The sad fact is that the legal machinations are completely beyond the control of ordinary voters. That said, a political battle of gigantic proportions is already under way and it is one that will determine the outcome of the brexit war and the complexion of British politics for a generation. Leavers must brace Theresa May’s spine and this will require mass overt action on the streets to remind all MPs and peers that not only should the outcome of the referendum be respected but that when the people are asked a question through a democratic medium then they expect their answer to be put into effect. It is not enough for leavers to sit quietly at home moaning until it is too late. The Remain strategy is already in play and they will marshall the full force of the establishment. We need to oppose it with all the vigour we can find because there is more to this than just brexit. There is a fundamental principle at stake.

5 thoughts on “Watch The Article 50 Pea Very Carefully

  1. Good stuff. A few thoughts:

    1 At what point do the cumulative misstatements (eg ‘the gov will implement what you decide’) & absence of discussion of important matters (eg reversibility of an art 50 notice) fatally undermine the people’s choice?

    2 is direct (street) action the only option? Don’t Leavers need to fight fire with fire? eg John Redwood has pointed out that Parliament doesn’t get told what to debate by the judges. (See his website johnredwoodsdiary.com ) Who is our equivalent of J Maugham & how could we fund an intervention in this ill-judged litigation?

    3 there is a revolution under way; and the point about making history is that you don’t know how it ends.

    • Hi

      Thanks for your comment.

      In my view, the people’s choice will only become fatally undermined when the electoral will to implement brexit is no longer there. Now people are not stupid, and if they perceive that their instructions are not being carried out then there could be quite a backlash and parliamentarians know this. For this reason, the campaign against brexit will not be overt especially in Westminster. It will be a process to gradually whittle away at public opinion such that when an event occurs (such as a major market upset) the electoral resilience, tolerance to risk and determination will already have been softened up.

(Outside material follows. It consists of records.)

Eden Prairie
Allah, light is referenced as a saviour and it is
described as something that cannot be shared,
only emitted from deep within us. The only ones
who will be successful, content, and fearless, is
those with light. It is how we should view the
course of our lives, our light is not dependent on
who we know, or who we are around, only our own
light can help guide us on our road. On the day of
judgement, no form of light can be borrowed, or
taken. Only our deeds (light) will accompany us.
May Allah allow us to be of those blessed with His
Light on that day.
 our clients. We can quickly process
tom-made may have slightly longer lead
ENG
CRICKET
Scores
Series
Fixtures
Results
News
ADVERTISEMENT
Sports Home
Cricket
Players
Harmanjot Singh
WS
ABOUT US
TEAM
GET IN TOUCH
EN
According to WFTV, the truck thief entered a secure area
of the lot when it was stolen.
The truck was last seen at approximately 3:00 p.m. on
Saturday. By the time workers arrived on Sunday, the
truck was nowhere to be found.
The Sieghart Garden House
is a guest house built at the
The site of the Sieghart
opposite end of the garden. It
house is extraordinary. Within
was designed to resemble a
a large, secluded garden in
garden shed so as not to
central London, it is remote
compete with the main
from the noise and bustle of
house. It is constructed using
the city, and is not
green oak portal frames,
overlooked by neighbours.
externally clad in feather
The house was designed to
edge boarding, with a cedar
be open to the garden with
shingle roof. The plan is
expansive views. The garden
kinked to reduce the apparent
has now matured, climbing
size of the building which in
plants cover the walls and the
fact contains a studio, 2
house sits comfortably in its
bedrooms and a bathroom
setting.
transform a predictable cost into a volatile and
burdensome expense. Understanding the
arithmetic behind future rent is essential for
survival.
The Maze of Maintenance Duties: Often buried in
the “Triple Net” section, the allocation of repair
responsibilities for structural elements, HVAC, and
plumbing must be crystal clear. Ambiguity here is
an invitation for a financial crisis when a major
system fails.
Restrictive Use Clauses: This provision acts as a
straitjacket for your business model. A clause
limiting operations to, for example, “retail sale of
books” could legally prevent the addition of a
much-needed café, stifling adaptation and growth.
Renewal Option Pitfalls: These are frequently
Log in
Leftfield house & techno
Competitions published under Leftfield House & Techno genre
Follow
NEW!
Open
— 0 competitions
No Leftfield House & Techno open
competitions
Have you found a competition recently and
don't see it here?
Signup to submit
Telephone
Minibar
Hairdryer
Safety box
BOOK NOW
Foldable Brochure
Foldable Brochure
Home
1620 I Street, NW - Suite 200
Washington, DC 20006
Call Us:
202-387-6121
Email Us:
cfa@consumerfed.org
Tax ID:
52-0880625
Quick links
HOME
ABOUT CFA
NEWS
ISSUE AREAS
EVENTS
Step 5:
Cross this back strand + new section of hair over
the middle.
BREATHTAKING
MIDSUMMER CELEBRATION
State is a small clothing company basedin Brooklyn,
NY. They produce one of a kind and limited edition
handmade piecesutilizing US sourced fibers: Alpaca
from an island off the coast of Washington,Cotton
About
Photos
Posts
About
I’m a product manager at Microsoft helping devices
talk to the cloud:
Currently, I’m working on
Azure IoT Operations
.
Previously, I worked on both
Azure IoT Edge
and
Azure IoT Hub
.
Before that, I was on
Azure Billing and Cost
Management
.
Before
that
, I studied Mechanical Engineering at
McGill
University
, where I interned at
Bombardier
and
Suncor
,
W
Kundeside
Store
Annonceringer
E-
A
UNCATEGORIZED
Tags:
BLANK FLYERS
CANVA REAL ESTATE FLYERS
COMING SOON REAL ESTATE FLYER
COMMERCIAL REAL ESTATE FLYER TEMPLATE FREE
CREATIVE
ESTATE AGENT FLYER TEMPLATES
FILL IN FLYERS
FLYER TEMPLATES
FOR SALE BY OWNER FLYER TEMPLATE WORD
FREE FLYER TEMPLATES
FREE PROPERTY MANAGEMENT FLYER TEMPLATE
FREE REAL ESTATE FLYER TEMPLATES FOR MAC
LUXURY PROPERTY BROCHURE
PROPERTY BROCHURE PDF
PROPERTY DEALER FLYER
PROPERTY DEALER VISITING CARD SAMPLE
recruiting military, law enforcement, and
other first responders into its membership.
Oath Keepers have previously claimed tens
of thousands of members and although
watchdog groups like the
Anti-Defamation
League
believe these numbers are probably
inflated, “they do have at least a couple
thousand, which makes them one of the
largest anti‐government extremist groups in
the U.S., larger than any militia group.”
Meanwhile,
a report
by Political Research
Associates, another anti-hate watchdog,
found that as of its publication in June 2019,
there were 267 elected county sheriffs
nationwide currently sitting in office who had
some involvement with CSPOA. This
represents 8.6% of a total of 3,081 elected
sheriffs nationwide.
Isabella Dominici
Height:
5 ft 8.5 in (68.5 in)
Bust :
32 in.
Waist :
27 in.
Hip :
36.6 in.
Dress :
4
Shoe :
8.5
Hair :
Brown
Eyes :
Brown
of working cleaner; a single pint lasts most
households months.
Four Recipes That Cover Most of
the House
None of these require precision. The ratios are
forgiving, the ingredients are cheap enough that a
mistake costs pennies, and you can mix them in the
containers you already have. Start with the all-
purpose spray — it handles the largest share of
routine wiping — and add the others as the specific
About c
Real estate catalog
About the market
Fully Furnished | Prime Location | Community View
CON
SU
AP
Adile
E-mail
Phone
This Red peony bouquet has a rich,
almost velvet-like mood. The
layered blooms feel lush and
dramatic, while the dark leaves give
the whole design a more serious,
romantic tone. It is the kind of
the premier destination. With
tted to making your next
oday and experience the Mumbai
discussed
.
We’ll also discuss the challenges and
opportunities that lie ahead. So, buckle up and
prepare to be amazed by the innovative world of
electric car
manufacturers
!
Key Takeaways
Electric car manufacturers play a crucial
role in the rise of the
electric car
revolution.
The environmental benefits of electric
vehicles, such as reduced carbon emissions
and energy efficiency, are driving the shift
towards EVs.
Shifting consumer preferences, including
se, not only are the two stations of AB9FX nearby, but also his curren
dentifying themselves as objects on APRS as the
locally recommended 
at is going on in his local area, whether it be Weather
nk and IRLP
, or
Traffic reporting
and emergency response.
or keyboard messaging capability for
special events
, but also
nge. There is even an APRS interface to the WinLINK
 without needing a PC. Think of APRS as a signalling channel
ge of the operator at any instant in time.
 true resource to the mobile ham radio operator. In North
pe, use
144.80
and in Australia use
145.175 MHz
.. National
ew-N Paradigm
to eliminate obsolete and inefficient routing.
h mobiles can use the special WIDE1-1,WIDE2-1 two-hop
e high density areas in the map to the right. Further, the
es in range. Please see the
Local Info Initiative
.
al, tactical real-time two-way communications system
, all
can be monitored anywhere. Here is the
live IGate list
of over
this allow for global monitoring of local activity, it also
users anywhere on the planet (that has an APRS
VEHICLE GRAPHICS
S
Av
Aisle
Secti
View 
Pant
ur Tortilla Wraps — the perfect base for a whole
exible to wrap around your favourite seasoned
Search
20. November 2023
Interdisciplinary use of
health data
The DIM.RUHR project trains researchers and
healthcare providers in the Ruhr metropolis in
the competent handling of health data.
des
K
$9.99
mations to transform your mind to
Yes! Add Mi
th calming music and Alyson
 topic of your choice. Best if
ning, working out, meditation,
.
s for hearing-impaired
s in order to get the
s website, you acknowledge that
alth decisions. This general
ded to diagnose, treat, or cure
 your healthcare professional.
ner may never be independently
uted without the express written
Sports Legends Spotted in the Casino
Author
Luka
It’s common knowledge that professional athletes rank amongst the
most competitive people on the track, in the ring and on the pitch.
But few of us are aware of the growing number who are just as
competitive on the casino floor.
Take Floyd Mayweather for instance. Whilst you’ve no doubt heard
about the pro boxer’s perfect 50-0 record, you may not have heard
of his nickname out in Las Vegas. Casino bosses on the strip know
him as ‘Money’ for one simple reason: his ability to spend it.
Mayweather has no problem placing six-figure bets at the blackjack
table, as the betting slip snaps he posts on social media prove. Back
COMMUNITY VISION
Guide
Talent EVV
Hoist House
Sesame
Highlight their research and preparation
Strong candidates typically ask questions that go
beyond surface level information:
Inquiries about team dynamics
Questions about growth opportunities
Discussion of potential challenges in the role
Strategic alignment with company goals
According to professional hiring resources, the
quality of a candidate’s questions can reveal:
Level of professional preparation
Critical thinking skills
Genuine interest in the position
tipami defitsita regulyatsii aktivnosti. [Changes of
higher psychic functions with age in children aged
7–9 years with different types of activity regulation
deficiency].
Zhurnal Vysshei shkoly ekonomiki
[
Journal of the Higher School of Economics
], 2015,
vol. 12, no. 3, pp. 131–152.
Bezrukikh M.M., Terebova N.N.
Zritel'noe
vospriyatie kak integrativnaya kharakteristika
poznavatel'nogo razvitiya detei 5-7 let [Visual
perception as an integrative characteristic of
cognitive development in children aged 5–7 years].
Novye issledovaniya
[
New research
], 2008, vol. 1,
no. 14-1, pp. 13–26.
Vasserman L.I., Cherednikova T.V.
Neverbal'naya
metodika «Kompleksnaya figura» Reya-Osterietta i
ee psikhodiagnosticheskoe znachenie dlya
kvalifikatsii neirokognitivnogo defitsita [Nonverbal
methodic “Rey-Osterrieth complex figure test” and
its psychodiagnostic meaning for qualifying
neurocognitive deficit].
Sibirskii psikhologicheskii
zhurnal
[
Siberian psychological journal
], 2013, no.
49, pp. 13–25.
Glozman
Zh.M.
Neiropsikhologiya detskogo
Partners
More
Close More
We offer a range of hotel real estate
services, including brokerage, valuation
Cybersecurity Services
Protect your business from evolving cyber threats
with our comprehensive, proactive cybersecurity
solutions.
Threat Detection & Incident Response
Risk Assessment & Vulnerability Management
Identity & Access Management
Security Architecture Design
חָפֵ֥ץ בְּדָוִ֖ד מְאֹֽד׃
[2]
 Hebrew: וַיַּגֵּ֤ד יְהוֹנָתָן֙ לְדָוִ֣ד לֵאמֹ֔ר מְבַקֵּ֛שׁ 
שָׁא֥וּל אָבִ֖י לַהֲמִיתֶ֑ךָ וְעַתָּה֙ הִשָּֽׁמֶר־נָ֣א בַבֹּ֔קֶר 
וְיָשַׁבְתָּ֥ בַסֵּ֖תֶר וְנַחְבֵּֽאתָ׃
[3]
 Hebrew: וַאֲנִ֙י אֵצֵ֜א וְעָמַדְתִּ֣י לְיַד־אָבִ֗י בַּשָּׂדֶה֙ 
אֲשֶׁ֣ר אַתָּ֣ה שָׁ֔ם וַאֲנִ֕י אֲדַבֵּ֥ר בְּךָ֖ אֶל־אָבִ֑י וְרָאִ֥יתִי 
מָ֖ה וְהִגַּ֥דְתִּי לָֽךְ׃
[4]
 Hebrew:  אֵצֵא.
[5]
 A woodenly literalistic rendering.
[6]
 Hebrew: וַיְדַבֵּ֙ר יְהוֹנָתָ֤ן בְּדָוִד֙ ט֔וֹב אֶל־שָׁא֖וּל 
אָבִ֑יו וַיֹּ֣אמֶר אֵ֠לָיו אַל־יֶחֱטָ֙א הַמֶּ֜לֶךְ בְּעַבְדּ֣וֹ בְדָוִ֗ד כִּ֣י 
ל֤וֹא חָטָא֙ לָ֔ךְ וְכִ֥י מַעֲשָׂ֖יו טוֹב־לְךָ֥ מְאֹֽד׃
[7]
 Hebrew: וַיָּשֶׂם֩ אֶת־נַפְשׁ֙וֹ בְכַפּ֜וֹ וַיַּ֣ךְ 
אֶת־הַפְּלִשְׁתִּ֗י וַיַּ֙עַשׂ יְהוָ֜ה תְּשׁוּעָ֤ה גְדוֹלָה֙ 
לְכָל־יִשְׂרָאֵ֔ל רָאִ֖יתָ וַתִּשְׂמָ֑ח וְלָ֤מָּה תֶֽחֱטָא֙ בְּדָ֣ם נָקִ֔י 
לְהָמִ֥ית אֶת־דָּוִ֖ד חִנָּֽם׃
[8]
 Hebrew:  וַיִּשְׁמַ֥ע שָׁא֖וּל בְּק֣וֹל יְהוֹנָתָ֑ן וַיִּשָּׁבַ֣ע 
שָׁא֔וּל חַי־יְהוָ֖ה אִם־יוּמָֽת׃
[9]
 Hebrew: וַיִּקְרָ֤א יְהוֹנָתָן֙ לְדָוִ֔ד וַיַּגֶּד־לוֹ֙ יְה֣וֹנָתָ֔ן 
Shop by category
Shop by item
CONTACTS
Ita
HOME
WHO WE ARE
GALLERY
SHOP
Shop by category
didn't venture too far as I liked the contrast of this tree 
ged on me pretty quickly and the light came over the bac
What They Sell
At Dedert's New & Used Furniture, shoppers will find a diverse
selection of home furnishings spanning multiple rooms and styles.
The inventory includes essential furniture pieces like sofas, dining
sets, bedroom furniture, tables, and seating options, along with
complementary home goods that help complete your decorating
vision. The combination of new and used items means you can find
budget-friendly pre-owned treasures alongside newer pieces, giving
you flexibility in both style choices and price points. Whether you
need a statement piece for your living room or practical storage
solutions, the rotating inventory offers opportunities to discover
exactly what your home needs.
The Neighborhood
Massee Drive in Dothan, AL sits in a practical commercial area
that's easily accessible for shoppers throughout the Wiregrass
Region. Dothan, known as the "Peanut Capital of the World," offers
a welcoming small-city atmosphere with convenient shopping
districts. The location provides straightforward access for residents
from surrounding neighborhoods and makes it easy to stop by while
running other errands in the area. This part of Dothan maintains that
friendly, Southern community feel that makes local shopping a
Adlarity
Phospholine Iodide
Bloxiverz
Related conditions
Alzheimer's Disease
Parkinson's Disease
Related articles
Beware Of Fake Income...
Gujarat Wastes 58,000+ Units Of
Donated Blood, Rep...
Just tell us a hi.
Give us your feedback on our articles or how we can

      For this reason, I do think that Leave campaigners need to raise the public awareness of what is taking place. It is not just about stiffening the spine of MPs but also voters who may not take a daily interest in the matter and whose leave vote may be susceptible to later interference. I agree that there needs to be some leadership here. I see that today 60 MPs have signed a letter to Mrs May in the hope of strengthening her resolve, and this is encouraging. However, that is insufficient. There needs to be a leave organisation outside of Parliament that can marshall activists and provide a constant reminder of the leave case. VoteLeave has now folded but may eventually be succeeded by Change Britain, or maybe leadership could be provided by Leave.EU The beauty of having several Leave organisations during the Referendum was that they each had their own USPs and set of supporters. Funds are an issue and was one of the reasons that Brexit Central provided me when I asked them if they were considering taking a more active role.

      Good point about the uncertainty of future history. Perhaps the best answer is to make your own!

  2. I completely agree with you about the need for action on the streets. I do worry however — thinking of recent events in America along with knowing just how far remain are willing to go — if they would intentionally incite or start violence to lesson the voice of leavers, if that makes sense. It is now known that George Soros funded pro-Hillary demonstrators in the US to start trouble at rallies. I wouldn’t put it past him or others to do the same in the UK – especially where Nigel Farage is seen as orchestrating the protest.

    • I agree that violence would greatly diminish the Leave message sent by a peaceful street protest and it is the last thing brexiteers should want. Sources of disorder could come from extremists at both ends of the political spectrum or as you say by those determined to thwart the referendum result with the resources to arrange active opposition. Let’s hope it doesn’t come to that.

  3. DSimmonds: I’m not in favour of direct action. My point 2 asks whether & how 00our point of view gets heard in the expensive litigation which is becoming increasingly influential. It seems there are some difficulties there. I would encourage my fellow ruminants to let their MPs know their views.